"We can throw our sources on the street and identify a guy by his nickname as quickly as if we ran an MVA check," Brown said. "Even though their intent may be to try and elude law enforcement, it's not really a problem."
The names can be given by others, or made up by the holder. Some are based on physical characteristics (Nawojczyk remembers a guy dubbed "Ugly Man" for obvious reasons), some wishful thinking, and others just plain mean-spiritedness.
"Friends are harsh and make stuff up to belittle you," said Assistant State's Attorney Gerry Volatile. "Usually, the guy with the eyeball [that strays to one side] is 'Goo Eye,' or the guy with the really big head is 'Horsehead.' "
And it's not unusual for people to have multiple nicknames. Volatile remembers talking to a guy's family using what he thought was the man's nickname but found out at home they called him something else: "Stinky."
Most people are familiar with such names from TV and the movies.
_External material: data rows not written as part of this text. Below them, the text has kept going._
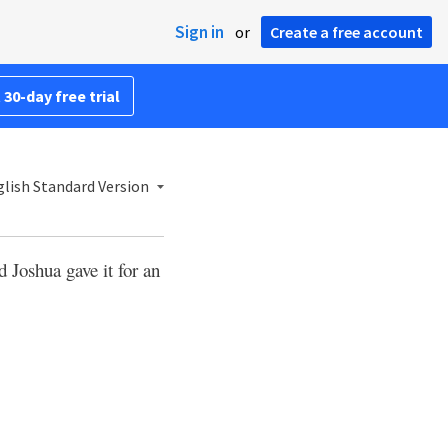
Sign in
or
Create a free account
 30-day free trial
lish Standard Version
 Joshua gave it for an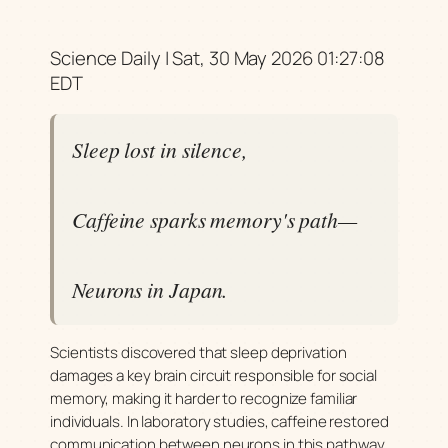
Science Daily | Sat, 30 May 2026 01:27:08
EDT
Sleep lost in silence,
Caffeine sparks memory's path—
Neurons in Japan.
Scientists discovered that sleep deprivation
damages a key brain circuit responsible for social
memory, making it harder to recognize familiar
individuals. In laboratory studies, caffeine restored
communication between neurons in this pathway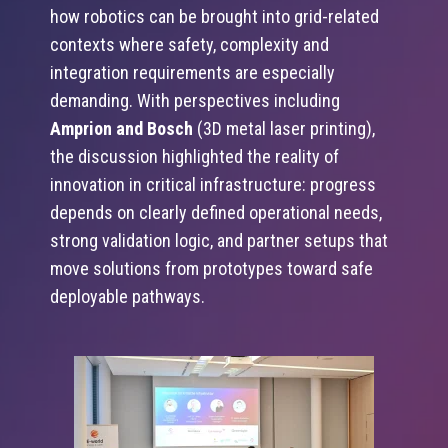
how robotics can be brought into grid-related
contexts where safety, complexity and
integration requirements are especially
demanding. With perspectives including
Amprion and Bosch
(3D metal laser printing),
the discussion highlighted the reality of
innovation in critical infrastructure: progress
depends on clearly defined operational needs,
strong validation logic, and partner setups that
move solutions from prototypes toward safe
deployable pathways.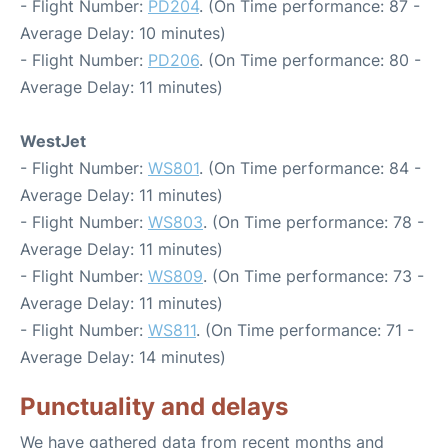
- Flight Number:
PD204
. (On Time performance: 87 -
Average Delay: 10 minutes)
- Flight Number:
PD206
. (On Time performance: 80 -
Average Delay: 11 minutes)
WestJet
- Flight Number:
WS801
. (On Time performance: 84 -
Average Delay: 11 minutes)
- Flight Number:
WS803
. (On Time performance: 78 -
Average Delay: 11 minutes)
- Flight Number:
WS809
. (On Time performance: 73 -
Average Delay: 11 minutes)
- Flight Number:
WS811
. (On Time performance: 71 -
Average Delay: 14 minutes)
Punctuality and delays
We have gathered data from recent months and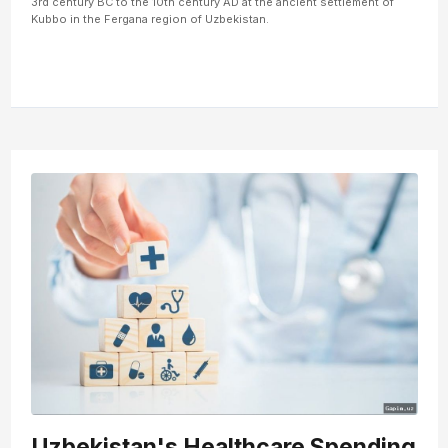
3rd century BC to the 10th century AD at the ancient settlement of
Kubbo in the Fergana region of Uzbekistan.
Uzbekistan's Healthcare Spending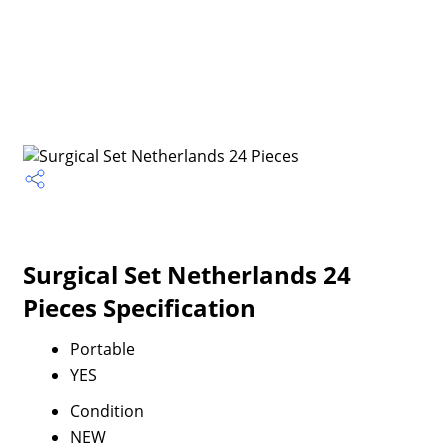
Surgical Set Netherlands 24
Pieces Specification
Portable
YES
Condition
NEW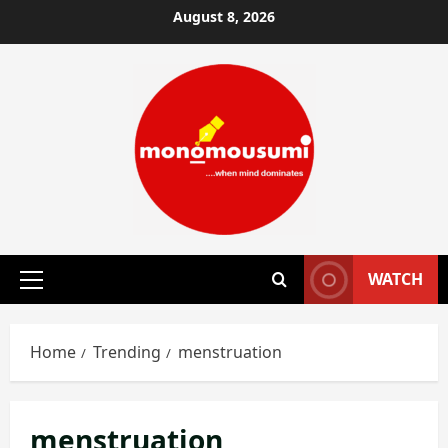
Skip
August 8, 2026
to
content
WATCH
Primary
Menu
Home
Trending
menstruation
menstruation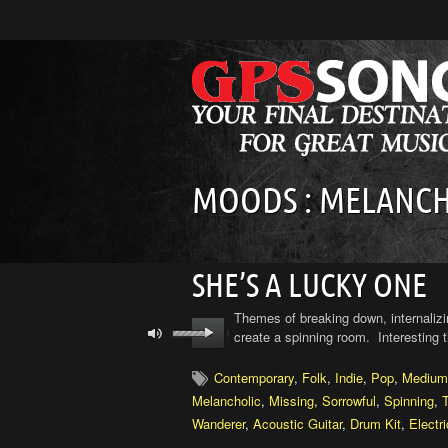
MOODS : MELANCH
SHE’S A LUCKY ONE
Themes of breaking down, internalizi
create a spinning room. Interesting
Contemporary
,
Folk
,
Indie
,
Pop
,
Medium
Melancholic
,
Missing
,
Sorrowful
,
Spinning
,
Wanderer
,
Acoustic Guitar
,
Drum Kit
,
Electr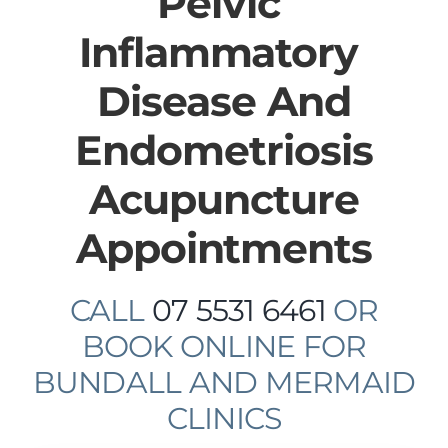
​Pelvic ​
Inflammatory ​
Disease And
Endometriosis
Acupuncture
Appointments
CALL
07 5531 6461
OR
BOOK ONLINE FOR
BUNDALL AND MERMAID
CLINICS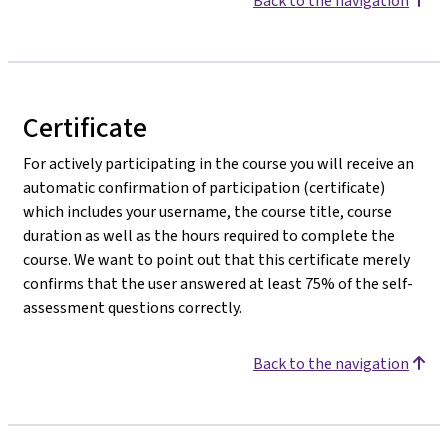
Back to the navigation
Certificate
For actively participating in the course you will receive an
automatic confirmation of participation (certificate)
which includes your username, the course title, course
duration as well as the hours required to complete the
course. We want to point out that this certificate merely
confirms that the user answered at least 75% of the self-
assessment questions correctly.
Back to the navigation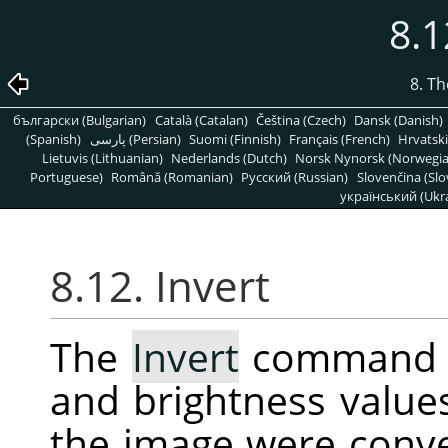
8.1
8. T
български (Bulgarian)
Català (Catalan)
Čeština (Czech)
Dansk (Danish)
(Spanish)
پارسی (Persian)
Suomi (Finnish)
Français (French)
Hrvatski
Lietuvis (Lithuanian)
Nederlands (Dutch)
Norsk Nynorsk (Norwegi
Portuguese)
Română (Romanian)
Pусский (Russian)
Slovenčina (Slo
український (Ukra
8.12. Invert
The
Invert
command in
and brightness values 
the image were conve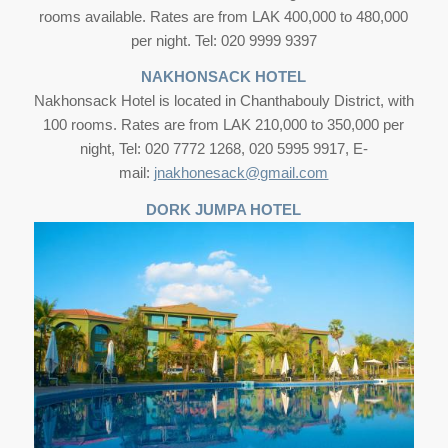
rooms available. Rates are from LAK 400,000 to 480,000
per night. Tel: 020 9999 9397
NAKHONSACK HOTEL
Nakhonsack Hotel is located in Chanthabouly District, with
100 rooms. Rates are from LAK 210,000 to 350,000 per
night, Tel: 020 7772 1268, 020 5995 9917, E-
mail:
jnakhonesack@gmail.com
DORK JUMPA HOTEL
The first episode of the first season of "The Wire" opens with a Baltimore detective asking how a freshly murdered man got the nickname "Snot Boogie." And the mobster movie "Goodfellas" has its Fat Andy, Johnny Roast Beef and Jimmy Two Times ("who got that nickname because he said everything twice, like: 'I'm gonna go get the papers, get the papers.' ")
But the fiction is based on reality; evidence the recent Johnny Depp historical drama "Public Enemies" about 1930s gangsters John Dillinger, "Baby Face" Nelson and "Pretty Boy" Floyd.
Marcus "Pound" Pearson, who was recently sentenced to 35 years in federal prison for his role in a Baltimore County witness murder, got his nickname because he used to arrange dog fights, said Gary Ruby, the lead Baltimore County police detective on the murder case. One of Pound's co-defendants, a fellow Blood member named Jonathan Cornish, was known as "Brazy" because he was a little crazy. But being a Blood, he can't use the letter "C" in his name, so he became Brazy.
James Dinkins, recently sentenced to life in federal prison for running a Baltimore drug operation and committing multiple murders, was known as "Miami" because he was sent to Florida as a kid for help with his learning disabilities. One Arkansas robber was called "Bushman" because he liked to hide in bushes and jump out.
And an agent in Brown's group tells of a man called "Chicken," because when he was a kid, his mother used to stuff wings in his pockets before sending him to the corner to sell dope, "so he'd have something to eat."
Still, Brown cautioned, just because the names sound harmless, doesn't mean the people are.
"The name may have arisen out of some innocent act or behavior," Brown acknowledges. "But when they grew up, we're potentially dealing with killers."